§ WHAT YOU SHOULD DO
Locate every line in the entries below that contains the string "during" and copy each one. Letter case counts.
-- PROVIDED DATA follows --
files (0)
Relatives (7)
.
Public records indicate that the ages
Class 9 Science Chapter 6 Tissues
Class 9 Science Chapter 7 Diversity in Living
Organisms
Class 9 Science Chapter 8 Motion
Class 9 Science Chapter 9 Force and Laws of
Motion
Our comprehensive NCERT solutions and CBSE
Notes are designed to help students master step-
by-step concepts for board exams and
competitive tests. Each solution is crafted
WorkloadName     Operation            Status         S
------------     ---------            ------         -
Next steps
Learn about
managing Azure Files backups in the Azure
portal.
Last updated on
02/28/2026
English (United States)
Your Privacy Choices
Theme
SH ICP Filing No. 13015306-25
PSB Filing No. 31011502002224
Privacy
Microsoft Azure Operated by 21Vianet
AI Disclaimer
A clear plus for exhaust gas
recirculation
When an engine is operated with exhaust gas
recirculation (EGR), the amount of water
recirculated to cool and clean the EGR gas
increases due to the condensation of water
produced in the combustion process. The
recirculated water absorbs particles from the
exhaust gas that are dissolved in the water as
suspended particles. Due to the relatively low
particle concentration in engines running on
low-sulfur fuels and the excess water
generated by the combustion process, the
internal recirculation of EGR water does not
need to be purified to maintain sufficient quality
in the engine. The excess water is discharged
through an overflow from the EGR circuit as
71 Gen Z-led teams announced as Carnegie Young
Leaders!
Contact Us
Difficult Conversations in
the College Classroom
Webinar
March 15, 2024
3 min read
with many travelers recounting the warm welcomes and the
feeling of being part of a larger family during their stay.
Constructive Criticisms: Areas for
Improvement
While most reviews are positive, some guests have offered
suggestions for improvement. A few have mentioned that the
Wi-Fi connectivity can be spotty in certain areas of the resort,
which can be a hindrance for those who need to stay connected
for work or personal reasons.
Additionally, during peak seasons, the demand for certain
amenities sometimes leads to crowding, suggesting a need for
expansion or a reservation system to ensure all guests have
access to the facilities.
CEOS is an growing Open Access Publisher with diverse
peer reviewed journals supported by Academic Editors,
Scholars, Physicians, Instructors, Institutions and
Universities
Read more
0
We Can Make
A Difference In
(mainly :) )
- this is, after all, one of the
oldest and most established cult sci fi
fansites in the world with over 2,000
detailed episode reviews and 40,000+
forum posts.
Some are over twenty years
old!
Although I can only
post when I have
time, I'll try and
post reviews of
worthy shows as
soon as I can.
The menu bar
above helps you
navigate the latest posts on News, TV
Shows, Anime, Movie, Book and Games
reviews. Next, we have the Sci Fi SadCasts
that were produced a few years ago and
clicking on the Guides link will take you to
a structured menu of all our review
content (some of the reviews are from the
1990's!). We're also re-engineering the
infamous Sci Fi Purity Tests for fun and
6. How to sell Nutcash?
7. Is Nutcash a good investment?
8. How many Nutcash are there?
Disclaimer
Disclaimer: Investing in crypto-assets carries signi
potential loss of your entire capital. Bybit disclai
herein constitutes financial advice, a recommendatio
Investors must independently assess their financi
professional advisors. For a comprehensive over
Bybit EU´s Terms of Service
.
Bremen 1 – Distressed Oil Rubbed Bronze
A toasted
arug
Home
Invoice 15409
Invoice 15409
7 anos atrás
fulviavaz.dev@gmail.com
-- PROVIDED DATA concluded --
§ TASK RESPONSE
feeling of being part of a larger family during their stay.
Additionally, during peak seasons, the demand for certain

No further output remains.